Records from a collection:
○ ○ ○ ○ ○

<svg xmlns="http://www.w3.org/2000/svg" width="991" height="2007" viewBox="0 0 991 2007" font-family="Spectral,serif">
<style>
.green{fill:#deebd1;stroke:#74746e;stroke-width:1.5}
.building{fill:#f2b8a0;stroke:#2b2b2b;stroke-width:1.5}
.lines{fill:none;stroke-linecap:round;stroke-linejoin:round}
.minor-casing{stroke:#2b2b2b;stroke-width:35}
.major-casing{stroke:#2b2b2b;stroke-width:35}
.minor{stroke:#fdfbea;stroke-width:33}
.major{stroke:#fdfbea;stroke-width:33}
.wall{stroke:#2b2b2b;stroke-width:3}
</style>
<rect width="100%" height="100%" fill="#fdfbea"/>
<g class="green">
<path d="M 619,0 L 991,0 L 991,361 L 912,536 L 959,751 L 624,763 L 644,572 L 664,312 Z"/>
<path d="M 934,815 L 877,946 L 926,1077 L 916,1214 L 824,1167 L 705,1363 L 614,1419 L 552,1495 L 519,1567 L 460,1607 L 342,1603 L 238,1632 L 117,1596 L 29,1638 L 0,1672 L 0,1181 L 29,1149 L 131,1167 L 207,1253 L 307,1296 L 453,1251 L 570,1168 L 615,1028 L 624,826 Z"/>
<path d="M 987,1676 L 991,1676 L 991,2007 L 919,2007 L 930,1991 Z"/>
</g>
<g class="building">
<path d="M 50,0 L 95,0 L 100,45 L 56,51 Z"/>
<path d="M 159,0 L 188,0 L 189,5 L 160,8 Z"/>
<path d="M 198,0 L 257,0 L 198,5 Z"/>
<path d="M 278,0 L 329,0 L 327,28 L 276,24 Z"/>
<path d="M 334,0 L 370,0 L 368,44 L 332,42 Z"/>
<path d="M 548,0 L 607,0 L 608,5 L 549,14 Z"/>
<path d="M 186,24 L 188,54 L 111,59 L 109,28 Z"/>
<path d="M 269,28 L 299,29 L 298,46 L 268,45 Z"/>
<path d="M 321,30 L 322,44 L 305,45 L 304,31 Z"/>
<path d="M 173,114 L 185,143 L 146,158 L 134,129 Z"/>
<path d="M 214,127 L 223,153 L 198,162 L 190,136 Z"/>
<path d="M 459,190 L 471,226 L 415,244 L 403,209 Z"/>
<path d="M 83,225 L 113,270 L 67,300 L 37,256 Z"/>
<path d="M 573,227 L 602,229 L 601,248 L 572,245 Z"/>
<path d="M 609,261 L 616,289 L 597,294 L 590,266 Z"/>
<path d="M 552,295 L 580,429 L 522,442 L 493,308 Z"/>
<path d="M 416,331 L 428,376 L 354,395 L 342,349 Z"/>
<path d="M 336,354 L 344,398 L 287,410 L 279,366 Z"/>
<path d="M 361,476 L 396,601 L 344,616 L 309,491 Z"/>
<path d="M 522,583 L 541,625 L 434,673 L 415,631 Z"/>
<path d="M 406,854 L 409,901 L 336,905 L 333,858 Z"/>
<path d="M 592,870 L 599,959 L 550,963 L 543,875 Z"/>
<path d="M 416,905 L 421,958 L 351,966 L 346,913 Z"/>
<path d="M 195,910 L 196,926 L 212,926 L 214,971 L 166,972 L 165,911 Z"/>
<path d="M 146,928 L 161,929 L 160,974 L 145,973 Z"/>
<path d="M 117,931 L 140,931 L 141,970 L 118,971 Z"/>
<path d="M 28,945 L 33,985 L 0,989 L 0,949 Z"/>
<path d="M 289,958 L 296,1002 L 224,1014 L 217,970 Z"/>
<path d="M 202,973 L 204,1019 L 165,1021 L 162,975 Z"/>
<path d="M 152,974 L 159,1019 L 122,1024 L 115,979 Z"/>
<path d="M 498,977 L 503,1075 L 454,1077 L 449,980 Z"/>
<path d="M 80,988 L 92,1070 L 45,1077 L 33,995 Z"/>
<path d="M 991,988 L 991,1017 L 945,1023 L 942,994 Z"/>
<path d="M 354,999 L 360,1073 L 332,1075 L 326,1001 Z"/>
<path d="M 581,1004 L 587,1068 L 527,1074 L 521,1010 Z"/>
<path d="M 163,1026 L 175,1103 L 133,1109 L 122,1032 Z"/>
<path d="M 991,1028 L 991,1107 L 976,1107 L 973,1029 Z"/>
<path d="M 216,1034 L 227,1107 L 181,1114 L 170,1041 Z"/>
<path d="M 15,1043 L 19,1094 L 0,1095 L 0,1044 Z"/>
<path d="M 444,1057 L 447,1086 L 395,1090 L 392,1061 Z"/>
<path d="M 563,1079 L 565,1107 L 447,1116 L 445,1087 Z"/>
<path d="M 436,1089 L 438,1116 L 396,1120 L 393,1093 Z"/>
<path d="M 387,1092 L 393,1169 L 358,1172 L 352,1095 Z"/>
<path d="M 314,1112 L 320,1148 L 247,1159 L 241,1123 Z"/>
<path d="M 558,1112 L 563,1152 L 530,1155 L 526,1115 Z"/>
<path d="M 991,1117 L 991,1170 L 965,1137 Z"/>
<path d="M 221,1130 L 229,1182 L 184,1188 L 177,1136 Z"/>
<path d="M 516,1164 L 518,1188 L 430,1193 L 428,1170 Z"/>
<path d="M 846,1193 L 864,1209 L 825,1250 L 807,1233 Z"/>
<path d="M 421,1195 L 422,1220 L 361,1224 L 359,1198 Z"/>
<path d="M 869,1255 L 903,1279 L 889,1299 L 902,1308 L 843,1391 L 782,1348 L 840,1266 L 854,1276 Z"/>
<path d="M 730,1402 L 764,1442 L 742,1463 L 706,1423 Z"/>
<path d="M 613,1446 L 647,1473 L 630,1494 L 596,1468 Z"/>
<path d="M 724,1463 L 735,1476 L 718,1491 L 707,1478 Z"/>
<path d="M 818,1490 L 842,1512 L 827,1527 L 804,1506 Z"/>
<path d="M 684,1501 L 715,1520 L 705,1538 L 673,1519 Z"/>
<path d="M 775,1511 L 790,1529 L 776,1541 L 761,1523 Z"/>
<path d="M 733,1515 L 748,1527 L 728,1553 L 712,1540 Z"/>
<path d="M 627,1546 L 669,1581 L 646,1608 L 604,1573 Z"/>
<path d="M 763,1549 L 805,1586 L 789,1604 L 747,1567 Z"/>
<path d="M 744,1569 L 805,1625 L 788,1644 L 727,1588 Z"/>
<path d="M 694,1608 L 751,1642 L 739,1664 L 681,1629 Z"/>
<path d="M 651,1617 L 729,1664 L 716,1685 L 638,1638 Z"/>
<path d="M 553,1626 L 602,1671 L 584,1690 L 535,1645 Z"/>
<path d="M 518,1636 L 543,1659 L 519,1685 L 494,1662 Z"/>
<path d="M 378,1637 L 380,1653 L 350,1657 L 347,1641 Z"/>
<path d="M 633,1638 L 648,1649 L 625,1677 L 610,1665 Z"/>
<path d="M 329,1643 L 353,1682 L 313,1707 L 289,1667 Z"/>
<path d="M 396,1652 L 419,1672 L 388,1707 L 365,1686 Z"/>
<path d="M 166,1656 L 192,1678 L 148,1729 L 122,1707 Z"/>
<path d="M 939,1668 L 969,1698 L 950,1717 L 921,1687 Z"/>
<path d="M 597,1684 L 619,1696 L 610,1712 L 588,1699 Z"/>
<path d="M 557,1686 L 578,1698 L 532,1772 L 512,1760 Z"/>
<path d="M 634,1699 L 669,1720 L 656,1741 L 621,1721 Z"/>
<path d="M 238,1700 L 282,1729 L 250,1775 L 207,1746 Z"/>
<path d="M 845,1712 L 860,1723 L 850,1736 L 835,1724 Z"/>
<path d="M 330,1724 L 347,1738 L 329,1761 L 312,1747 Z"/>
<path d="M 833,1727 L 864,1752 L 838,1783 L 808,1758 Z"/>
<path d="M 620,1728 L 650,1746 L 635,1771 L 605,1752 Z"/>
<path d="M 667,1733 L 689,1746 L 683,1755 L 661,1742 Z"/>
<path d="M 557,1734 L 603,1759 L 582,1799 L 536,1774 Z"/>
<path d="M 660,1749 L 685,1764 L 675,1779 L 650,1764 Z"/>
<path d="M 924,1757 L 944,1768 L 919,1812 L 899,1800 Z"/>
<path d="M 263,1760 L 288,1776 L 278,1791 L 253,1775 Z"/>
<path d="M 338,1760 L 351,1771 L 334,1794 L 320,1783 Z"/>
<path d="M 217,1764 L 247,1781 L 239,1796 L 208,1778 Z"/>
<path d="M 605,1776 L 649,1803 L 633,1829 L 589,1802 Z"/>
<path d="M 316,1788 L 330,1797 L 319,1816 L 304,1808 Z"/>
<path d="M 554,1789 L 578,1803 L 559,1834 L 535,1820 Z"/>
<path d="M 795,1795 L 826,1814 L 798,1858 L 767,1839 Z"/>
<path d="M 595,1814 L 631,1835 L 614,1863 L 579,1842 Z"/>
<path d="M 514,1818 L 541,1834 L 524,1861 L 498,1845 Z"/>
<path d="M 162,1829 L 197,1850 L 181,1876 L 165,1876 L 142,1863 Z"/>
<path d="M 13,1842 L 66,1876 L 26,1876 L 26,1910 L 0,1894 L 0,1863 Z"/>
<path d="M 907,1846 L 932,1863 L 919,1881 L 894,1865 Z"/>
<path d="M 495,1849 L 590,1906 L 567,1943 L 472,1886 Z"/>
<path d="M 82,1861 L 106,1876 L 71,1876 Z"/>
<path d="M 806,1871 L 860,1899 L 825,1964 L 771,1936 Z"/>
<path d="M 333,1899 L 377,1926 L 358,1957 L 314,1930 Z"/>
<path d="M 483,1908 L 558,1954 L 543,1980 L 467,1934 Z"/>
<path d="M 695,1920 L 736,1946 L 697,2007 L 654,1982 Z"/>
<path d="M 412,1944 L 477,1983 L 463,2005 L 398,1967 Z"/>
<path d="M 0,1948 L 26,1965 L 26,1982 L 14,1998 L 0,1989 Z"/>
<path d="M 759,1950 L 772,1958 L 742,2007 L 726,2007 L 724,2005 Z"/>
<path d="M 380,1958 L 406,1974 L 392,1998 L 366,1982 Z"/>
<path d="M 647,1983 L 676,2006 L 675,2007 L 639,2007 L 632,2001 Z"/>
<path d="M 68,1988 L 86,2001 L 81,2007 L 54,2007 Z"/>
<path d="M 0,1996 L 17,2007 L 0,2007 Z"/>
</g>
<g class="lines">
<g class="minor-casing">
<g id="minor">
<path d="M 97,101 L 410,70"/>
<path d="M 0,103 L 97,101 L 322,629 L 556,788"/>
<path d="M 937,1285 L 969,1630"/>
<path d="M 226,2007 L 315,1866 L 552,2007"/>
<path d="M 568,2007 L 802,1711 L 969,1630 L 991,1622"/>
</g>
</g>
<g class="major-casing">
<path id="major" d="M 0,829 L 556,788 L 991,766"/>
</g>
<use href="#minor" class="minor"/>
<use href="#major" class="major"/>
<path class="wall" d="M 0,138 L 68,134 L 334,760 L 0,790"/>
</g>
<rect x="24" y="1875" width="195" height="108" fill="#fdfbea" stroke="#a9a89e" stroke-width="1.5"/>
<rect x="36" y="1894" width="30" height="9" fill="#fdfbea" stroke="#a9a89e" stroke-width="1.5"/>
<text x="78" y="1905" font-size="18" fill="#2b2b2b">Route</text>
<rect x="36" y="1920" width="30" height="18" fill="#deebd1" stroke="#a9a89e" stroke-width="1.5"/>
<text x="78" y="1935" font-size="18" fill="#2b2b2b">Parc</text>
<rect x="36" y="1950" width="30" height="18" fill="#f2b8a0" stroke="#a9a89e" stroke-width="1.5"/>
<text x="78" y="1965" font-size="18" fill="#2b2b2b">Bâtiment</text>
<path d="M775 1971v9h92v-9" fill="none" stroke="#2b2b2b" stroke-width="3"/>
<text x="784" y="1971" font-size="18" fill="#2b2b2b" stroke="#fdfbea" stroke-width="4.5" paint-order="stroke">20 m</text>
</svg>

○ ○ ○ ○ ○

Pull out every line of the entries that includes the word "wall".

.wall{stroke:#2b2b2b;stroke-width:3}
<path class="wall" d="M 0,138 L 68,134 L 334,760 L 0,790"/>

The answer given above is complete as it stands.